§ **EXERCISE AIM**
Please give all the rows again with "accept" swapped for "drop" and everything else unchanged, leaving out the pictures.

§ **DATA TO PROCESS**

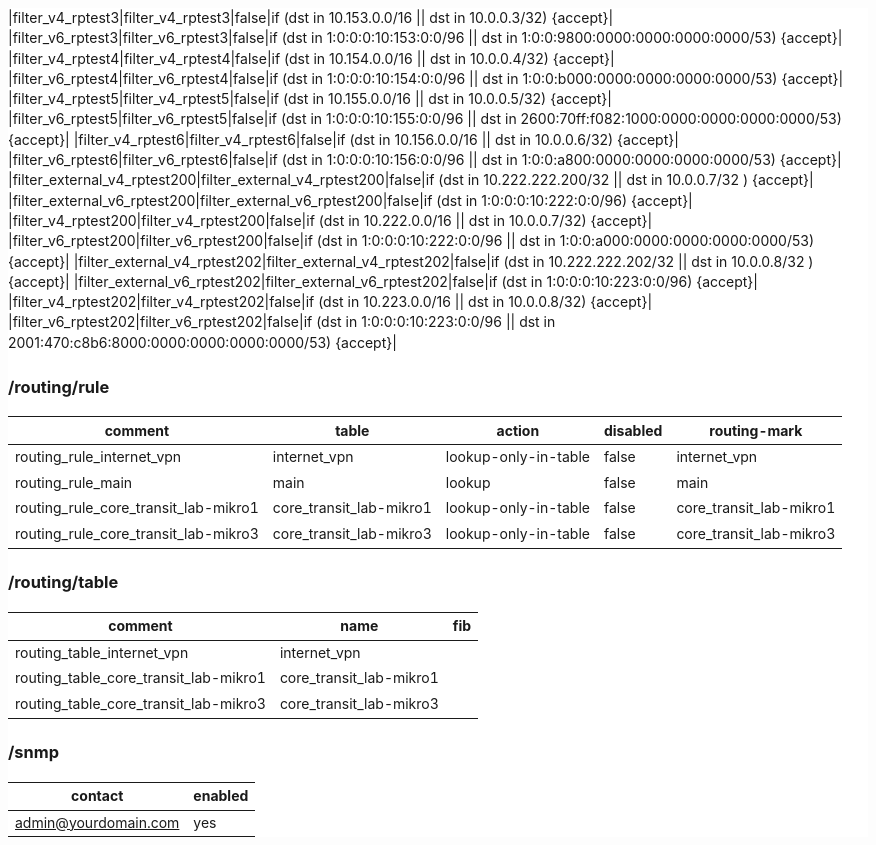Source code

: |filter_v4_rptest3|filter_v4_rptest3|false|if (dst in 10.153.0.0/16 || dst in 10.0.0.3/32) {accept}|
|filter_v6_rptest3|filter_v6_rptest3|false|if (dst in 1:0:0:0:10:153:0:0/96 || dst in 1:0:0:9800:0000:0000:0000:0000/53) {accept}|
|filter_v4_rptest4|filter_v4_rptest4|false|if (dst in 10.154.0.0/16 || dst in 10.0.0.4/32) {accept}|
|filter_v6_rptest4|filter_v6_rptest4|false|if (dst in 1:0:0:0:10:154:0:0/96 || dst in 1:0:0:b000:0000:0000:0000:0000/53) {accept}|
|filter_v4_rptest5|filter_v4_rptest5|false|if (dst in 10.155.0.0/16 || dst in 10.0.0.5/32) {accept}|
|filter_v6_rptest5|filter_v6_rptest5|false|if (dst in 1:0:0:0:10:155:0:0/96 || dst in 2600:70ff:f082:1000:0000:0000:0000:0000/53) {accept}|
|filter_v4_rptest6|filter_v4_rptest6|false|if (dst in 10.156.0.0/16 || dst in 10.0.0.6/32) {accept}|
|filter_v6_rptest6|filter_v6_rptest6|false|if (dst in 1:0:0:0:10:156:0:0/96 || dst in 1:0:0:a800:0000:0000:0000:0000/53) {accept}|
|filter_external_v4_rptest200|filter_external_v4_rptest200|false|if (dst in 10.222.222.200/32 || dst in 10.0.0.7/32 ) {accept}|
|filter_external_v6_rptest200|filter_external_v6_rptest200|false|if (dst in 1:0:0:0:10:222:0:0/96) {accept}|
|filter_v4_rptest200|filter_v4_rptest200|false|if (dst in 10.222.0.0/16 || dst in 10.0.0.7/32) {accept}|
|filter_v6_rptest200|filter_v6_rptest200|false|if (dst in 1:0:0:0:10:222:0:0/96 || dst in 1:0:0:a000:0000:0000:0000:0000/53) {accept}|
|filter_external_v4_rptest202|filter_external_v4_rptest202|false|if (dst in 10.222.222.202/32 || dst in 10.0.0.8/32 ) {accept}|
|filter_external_v6_rptest202|filter_external_v6_rptest202|false|if (dst in 1:0:0:0:10:223:0:0/96) {accept}|
|filter_v4_rptest202|filter_v4_rptest202|false|if (dst in 10.223.0.0/16 || dst in 10.0.0.8/32) {accept}|
|filter_v6_rptest202|filter_v6_rptest202|false|if (dst in 1:0:0:0:10:223:0:0/96 || dst in 2001:470:c8b6:8000:0000:0000:0000:0000/53) {accept}|

### /routing/rule  
comment|table|action|disabled|routing-mark|
|---------|---------|---------|---------|---------|
|routing_rule_internet_vpn|internet_vpn|lookup-only-in-table|false|internet_vpn|
|routing_rule_main|main|lookup|false|main|
|routing_rule_core_transit_lab-mikro1|core_transit_lab-mikro1|lookup-only-in-table|false|core_transit_lab-mikro1|
|routing_rule_core_transit_lab-mikro3|core_transit_lab-mikro3|lookup-only-in-table|false|core_transit_lab-mikro3|

### /routing/table  
comment|name|fib|
|---------|---------|---------|
|routing_table_internet_vpn|internet_vpn||
|routing_table_core_transit_lab-mikro1|core_transit_lab-mikro1||
|routing_table_core_transit_lab-mikro3|core_transit_lab-mikro3||

### /snmp  
contact|enabled|
|---------|---------|
|admin@yourdomain.com|yes|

§ **TASK ANSWER**
Source code

: |filter_v4_rptest3|filter_v4_rptest3|false|if (dst in 10.153.0.0/16 || dst in 10.0.0.3/32) {drop}|
|filter_v6_rptest3|filter_v6_rptest3|false|if (dst in 1:0:0:0:10:153:0:0/96 || dst in 1:0:0:9800:0000:0000:0000:0000/53) {drop}|
|filter_v4_rptest4|filter_v4_rptest4|false|if (dst in 10.154.0.0/16 || dst in 10.0.0.4/32) {drop}|
|filter_v6_rptest4|filter_v6_rptest4|false|if (dst in 1:0:0:0:10:154:0:0/96 || dst in 1:0:0:b000:0000:0000:0000:0000/53) {drop}|
|filter_v4_rptest5|filter_v4_rptest5|false|if (dst in 10.155.0.0/16 || dst in 10.0.0.5/32) {drop}|
|filter_v6_rptest5|filter_v6_rptest5|false|if (dst in 1:0:0:0:10:155:0:0/96 || dst in 2600:70ff:f082:1000:0000:0000:0000:0000/53) {drop}|
|filter_v4_rptest6|filter_v4_rptest6|false|if (dst in 10.156.0.0/16 || dst in 10.0.0.6/32) {drop}|
|filter_v6_rptest6|filter_v6_rptest6|false|if (dst in 1:0:0:0:10:156:0:0/96 || dst in 1:0:0:a800:0000:0000:0000:0000/53) {drop}|
|filter_external_v4_rptest200|filter_external_v4_rptest200|false|if (dst in 10.222.222.200/32 || dst in 10.0.0.7/32 ) {drop}|
|filter_external_v6_rptest200|filter_external_v6_rptest200|false|if (dst in 1:0:0:0:10:222:0:0/96) {drop}|
|filter_v4_rptest200|filter_v4_rptest200|false|if (dst in 10.222.0.0/16 || dst in 10.0.0.7/32) {drop}|
|filter_v6_rptest200|filter_v6_rptest200|false|if (dst in 1:0:0:0:10:222:0:0/96 || dst in 1:0:0:a000:0000:0000:0000:0000/53) {drop}|
|filter_external_v4_rptest202|filter_external_v4_rptest202|false|if (dst in 10.222.222.202/32 || dst in 10.0.0.8/32 ) {drop}|
|filter_external_v6_rptest202|filter_external_v6_rptest202|false|if (dst in 1:0:0:0:10:223:0:0/96) {drop}|
|filter_v4_rptest202|filter_v4_rptest202|false|if (dst in 10.223.0.0/16 || dst in 10.0.0.8/32) {drop}|
|filter_v6_rptest202|filter_v6_rptest202|false|if (dst in 1:0:0:0:10:223:0:0/96 || dst in 2001:470:c8b6:8000:0000:0000:0000:0000/53) {drop}|

### /routing/rule  
comment|table|action|disabled|routing-mark|
|---------|---------|---------|---------|---------|
|routing_rule_internet_vpn|internet_vpn|lookup-only-in-table|false|internet_vpn|
|routing_rule_main|main|lookup|false|main|
|routing_rule_core_transit_lab-mikro1|core_transit_lab-mikro1|lookup-only-in-table|false|core_transit_lab-mikro1|
|routing_rule_core_transit_lab-mikro3|core_transit_lab-mikro3|lookup-only-in-table|false|core_transit_lab-mikro3|

### /routing/table  
comment|name|fib|
|---------|---------|---------|
|routing_table_internet_vpn|internet_vpn||
|routing_table_core_transit_lab-mikro1|core_transit_lab-mikro1||
|routing_table_core_transit_lab-mikro3|core_transit_lab-mikro3||

### /snmp  
contact|enabled|
|---------|---------|
|admin@yourdomain.com|yes|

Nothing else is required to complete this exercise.